- [ACTIVITY]: Using the records below, please work out how many lines contain "Left"; answer with the number alone.

+++ STORED DATA

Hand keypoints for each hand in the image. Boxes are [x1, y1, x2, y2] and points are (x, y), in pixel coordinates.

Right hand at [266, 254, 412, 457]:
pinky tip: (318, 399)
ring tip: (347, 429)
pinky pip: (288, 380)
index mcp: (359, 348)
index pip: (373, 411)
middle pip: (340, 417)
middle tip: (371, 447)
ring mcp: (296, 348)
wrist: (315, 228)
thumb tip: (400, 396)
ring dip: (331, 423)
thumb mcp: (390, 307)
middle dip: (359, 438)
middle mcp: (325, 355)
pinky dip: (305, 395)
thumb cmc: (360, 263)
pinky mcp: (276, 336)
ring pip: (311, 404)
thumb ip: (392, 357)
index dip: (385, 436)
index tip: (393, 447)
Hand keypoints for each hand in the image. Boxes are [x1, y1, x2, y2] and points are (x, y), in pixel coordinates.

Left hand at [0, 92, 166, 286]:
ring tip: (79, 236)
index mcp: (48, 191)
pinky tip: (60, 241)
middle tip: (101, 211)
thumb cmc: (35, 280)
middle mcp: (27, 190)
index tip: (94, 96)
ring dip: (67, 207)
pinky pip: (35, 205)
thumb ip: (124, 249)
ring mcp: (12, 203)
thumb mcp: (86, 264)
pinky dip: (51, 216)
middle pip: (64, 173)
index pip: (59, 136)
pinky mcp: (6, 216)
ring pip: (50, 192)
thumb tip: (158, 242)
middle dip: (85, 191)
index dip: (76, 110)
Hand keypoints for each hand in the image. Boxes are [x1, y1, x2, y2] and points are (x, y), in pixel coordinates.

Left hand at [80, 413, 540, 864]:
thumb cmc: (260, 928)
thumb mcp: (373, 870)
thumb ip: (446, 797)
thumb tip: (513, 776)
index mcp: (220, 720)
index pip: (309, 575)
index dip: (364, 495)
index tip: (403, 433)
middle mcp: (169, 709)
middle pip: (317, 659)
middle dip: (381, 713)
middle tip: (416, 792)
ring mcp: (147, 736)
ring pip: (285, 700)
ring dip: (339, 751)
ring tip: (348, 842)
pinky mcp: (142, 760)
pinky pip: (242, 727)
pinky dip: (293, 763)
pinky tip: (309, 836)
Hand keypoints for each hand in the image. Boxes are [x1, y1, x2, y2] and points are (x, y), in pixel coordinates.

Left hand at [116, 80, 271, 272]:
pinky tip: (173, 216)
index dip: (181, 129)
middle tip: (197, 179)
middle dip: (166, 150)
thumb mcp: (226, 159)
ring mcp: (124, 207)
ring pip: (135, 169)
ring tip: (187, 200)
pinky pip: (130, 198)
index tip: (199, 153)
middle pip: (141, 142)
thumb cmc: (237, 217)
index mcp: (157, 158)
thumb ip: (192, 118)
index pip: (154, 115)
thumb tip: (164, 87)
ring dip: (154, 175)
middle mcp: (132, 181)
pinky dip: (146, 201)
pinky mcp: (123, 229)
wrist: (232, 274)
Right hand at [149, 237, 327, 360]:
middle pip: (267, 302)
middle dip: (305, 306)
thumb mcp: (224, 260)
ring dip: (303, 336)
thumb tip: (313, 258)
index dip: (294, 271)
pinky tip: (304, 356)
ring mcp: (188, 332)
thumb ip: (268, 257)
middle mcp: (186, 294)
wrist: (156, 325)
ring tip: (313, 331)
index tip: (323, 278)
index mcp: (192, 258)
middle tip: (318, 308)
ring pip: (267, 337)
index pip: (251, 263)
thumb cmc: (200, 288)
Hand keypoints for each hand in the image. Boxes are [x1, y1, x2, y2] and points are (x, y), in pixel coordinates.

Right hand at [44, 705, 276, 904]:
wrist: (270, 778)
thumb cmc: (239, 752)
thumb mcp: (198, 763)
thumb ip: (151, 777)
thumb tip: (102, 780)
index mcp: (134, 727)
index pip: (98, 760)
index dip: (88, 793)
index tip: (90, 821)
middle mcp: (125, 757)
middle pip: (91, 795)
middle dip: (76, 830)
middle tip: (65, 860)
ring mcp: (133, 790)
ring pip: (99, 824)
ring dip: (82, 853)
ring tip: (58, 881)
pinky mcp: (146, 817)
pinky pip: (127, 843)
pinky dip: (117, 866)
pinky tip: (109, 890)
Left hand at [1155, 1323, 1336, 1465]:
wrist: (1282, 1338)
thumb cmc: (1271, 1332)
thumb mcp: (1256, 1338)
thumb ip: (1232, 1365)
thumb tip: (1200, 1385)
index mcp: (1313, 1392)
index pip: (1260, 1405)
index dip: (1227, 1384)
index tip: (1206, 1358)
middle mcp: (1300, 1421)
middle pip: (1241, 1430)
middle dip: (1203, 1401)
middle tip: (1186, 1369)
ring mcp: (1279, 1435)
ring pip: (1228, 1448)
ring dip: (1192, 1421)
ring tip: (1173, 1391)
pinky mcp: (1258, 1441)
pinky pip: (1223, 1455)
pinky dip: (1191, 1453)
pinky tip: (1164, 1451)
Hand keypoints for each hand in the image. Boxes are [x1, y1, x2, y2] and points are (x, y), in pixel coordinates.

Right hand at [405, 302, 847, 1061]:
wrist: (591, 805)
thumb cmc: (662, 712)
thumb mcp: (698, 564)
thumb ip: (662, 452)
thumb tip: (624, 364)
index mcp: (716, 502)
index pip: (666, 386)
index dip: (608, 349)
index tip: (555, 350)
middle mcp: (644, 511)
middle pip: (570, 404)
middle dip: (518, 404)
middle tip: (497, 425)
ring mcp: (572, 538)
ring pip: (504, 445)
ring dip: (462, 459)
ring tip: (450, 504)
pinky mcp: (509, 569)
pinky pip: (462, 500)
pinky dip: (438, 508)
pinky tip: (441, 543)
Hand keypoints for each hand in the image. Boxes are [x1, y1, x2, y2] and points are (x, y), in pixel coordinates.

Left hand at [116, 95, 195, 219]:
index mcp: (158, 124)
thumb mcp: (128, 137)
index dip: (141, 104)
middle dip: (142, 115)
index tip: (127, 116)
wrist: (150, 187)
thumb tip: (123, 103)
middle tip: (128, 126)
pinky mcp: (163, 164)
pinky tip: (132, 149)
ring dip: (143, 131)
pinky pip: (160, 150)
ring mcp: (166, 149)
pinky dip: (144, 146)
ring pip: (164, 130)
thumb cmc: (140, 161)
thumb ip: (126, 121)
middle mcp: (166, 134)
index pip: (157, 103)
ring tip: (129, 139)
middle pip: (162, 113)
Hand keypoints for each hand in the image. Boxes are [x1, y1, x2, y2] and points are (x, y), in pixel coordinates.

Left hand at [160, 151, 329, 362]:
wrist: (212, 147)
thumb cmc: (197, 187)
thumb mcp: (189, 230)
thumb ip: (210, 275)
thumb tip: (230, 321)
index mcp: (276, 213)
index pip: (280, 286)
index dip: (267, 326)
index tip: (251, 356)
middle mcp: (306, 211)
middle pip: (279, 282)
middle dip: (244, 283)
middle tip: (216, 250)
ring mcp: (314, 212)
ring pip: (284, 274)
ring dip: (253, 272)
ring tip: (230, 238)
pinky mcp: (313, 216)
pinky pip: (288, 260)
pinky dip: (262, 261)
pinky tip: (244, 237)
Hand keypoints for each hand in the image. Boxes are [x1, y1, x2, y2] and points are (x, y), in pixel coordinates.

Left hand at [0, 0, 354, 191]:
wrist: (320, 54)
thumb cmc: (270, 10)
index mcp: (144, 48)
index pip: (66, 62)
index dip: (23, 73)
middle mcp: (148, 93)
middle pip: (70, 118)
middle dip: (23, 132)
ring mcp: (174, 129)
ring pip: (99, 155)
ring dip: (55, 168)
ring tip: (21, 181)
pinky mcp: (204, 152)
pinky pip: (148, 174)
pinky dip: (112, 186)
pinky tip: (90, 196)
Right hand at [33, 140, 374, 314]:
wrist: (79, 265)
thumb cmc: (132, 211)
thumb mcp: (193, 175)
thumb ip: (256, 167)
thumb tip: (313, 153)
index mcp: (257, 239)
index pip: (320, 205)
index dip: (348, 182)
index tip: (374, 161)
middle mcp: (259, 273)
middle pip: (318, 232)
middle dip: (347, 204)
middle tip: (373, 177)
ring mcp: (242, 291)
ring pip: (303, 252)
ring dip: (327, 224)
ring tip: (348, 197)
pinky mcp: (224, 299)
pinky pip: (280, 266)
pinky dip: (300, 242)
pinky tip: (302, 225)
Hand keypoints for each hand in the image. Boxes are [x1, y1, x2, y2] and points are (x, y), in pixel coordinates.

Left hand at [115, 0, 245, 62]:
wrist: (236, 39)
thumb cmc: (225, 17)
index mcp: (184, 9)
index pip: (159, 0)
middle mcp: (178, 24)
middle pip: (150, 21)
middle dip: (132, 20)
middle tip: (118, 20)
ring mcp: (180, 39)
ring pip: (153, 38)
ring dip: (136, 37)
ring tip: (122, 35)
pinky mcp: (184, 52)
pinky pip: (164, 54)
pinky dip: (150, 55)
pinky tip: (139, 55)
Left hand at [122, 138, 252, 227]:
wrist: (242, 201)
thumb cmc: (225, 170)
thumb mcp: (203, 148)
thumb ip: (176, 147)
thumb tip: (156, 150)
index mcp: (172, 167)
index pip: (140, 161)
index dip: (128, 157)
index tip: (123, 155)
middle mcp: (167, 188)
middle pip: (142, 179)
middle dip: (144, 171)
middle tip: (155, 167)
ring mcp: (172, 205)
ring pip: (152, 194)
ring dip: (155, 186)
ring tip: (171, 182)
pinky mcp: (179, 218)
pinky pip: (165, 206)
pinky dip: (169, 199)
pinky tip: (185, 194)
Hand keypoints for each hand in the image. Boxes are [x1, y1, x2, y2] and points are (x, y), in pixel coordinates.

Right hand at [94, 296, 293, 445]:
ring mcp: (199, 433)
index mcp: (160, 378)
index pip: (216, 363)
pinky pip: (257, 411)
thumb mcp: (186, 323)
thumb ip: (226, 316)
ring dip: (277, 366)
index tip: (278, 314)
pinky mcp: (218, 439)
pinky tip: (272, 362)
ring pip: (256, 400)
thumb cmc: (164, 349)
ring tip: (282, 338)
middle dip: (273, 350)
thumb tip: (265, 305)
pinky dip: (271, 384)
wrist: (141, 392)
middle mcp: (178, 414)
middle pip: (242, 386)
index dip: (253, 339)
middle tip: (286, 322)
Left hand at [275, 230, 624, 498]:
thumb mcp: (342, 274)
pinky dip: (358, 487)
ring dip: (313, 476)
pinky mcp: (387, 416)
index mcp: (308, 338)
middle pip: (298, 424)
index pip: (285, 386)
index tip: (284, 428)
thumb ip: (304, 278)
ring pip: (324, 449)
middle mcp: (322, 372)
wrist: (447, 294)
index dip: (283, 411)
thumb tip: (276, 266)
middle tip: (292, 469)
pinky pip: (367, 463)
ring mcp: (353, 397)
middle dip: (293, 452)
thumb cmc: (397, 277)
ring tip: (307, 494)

++++++

- [OUTPUT FOR THIS EXERCISE]: 10